Hi all,
In brief, I sought treatment for depressive episodes about a year ago, and after a few months meeting with the psychiatrist, an ADHD packet, etc, he gave a diagnosis of "Unspecified Attention Deficit Disorder; Unspecified Depressive Disorder", and started me on Methylphenidate. I now take the extended release (Concerta, 54mg) daily with Bupropion ER (300mg), and it has helped somewhat (i.e., I can focus for longer, but it hasn't helped with procrastination, being increasingly late to things, and getting fixated on an emotion, especially when it's one of guilt/shame at failing another task, making it difficult to do anything until I can break out of the mood [normally something external breaks me out of it]).
I had never really entertained the idea of actually having ADHD, even though the medications are helping, but I stumbled upon information about Adult ADHD online about three weeks ago, and it felt as though someone had secretly tape recorded my life and transcribed it on a page. It explains nearly every single problem I have been having to a T, and the aspects of emotional hypersensitivity and rejection sensitivity dysphoria (RSD), neither of which I knew existed, nor knew were connected with ADHD, seem to explain the "depressive" episodes that brought me in to the psychiatrist in the first place (i.e. they never come unprovoked, and always start after I am frustrated at myself for failing to do something, or grow out of increasing frustration and stress over not completing a very simple task like writing an email, or if I somehow convince myself that someone important to me will be upset at or disappointed in me for some reason--the latter can be debilitating for a while, sometimes).

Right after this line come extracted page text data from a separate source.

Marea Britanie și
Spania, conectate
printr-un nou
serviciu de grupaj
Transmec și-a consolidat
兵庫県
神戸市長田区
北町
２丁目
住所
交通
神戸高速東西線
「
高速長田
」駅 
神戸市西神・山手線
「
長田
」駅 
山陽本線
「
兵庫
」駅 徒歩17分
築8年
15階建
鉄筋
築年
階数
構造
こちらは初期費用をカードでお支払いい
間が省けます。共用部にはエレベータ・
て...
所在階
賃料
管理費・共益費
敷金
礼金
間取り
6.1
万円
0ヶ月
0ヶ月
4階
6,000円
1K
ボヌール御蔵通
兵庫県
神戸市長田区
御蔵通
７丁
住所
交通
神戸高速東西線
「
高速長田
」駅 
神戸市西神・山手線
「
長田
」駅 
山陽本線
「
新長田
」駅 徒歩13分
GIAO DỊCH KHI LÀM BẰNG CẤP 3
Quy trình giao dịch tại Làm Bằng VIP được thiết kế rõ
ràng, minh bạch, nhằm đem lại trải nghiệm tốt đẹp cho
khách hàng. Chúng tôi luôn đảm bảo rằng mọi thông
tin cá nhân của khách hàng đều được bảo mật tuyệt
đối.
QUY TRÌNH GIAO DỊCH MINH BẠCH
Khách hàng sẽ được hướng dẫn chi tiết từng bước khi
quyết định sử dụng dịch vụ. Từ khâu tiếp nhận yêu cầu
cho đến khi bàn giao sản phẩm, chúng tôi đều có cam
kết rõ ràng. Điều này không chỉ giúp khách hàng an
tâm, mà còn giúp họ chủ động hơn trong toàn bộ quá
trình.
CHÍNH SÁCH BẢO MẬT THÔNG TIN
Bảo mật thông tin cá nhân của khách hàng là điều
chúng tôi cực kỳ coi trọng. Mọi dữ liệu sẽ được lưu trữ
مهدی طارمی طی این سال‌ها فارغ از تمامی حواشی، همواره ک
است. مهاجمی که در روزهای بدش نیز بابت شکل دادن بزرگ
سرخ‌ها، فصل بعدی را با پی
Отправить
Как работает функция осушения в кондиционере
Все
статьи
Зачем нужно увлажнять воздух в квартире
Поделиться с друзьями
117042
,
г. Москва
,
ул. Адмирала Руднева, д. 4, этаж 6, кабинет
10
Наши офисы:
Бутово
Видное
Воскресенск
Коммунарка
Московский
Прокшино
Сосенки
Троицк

However, when I went into the psychiatrist a few days ago, he was not receptive to changing the diagnosis, and kept saying that he still thinks there may be some sort of anxiety or depression going on. While this certainly may be the case, and I definitely want to continue meeting with him to try and figure it out, I am feeling somewhat uneasy about not having a concrete diagnosis.
Although the ADHD symptoms I have seen feel like they explain a lot, and the techniques they suggest seem like they would help, I can't help but feel like I would be 'hypocritically' assuming someone else's condition. Whereas thinking, "Ah! This issue today is explained by ADHD such-and-such," which would help ground me and give me a platform to begin fixing it, when I try to think that way now, it is undermined by the thought, "Ah, but you do not have an ADHD diagnosis! You cannot apply this logic to your situation, you should not assume the mantle of another's difficultly as your own!"
I realize that this is largely an issue of formalism, and functionally, since I am getting the medicines I need (psychiatrist was open to trying to add on medications that have been successful in combination with stimulants for ADHD, such as Alpha-2 Agonists, etc), if the techniques work, then they work and I should use them.
I still cannot shake this worry, though, and really feel uneasy without a concrete diagnosis-- "unspecified" feels rather... false, as it were.
To that end, what are your opinions on the "unspecified" diagnosis? Is this "real" ADHD? I would very much like to read your honest opinions-- if I can get an accurate idea of how the community feels about this sort of thing, I know that it will help me re-center my thoughts, and have more confidence to deal with the nagging doubt that makes it difficult to implement corrections and new techniques.
If you do not think that it qualifies, though, please do say so as well-- this will help me uncouple myself from the "ADHD" label, and be open to exploring other ways of thinking about my condition.
Thank you all for your help, and I look forward to reading your opinions!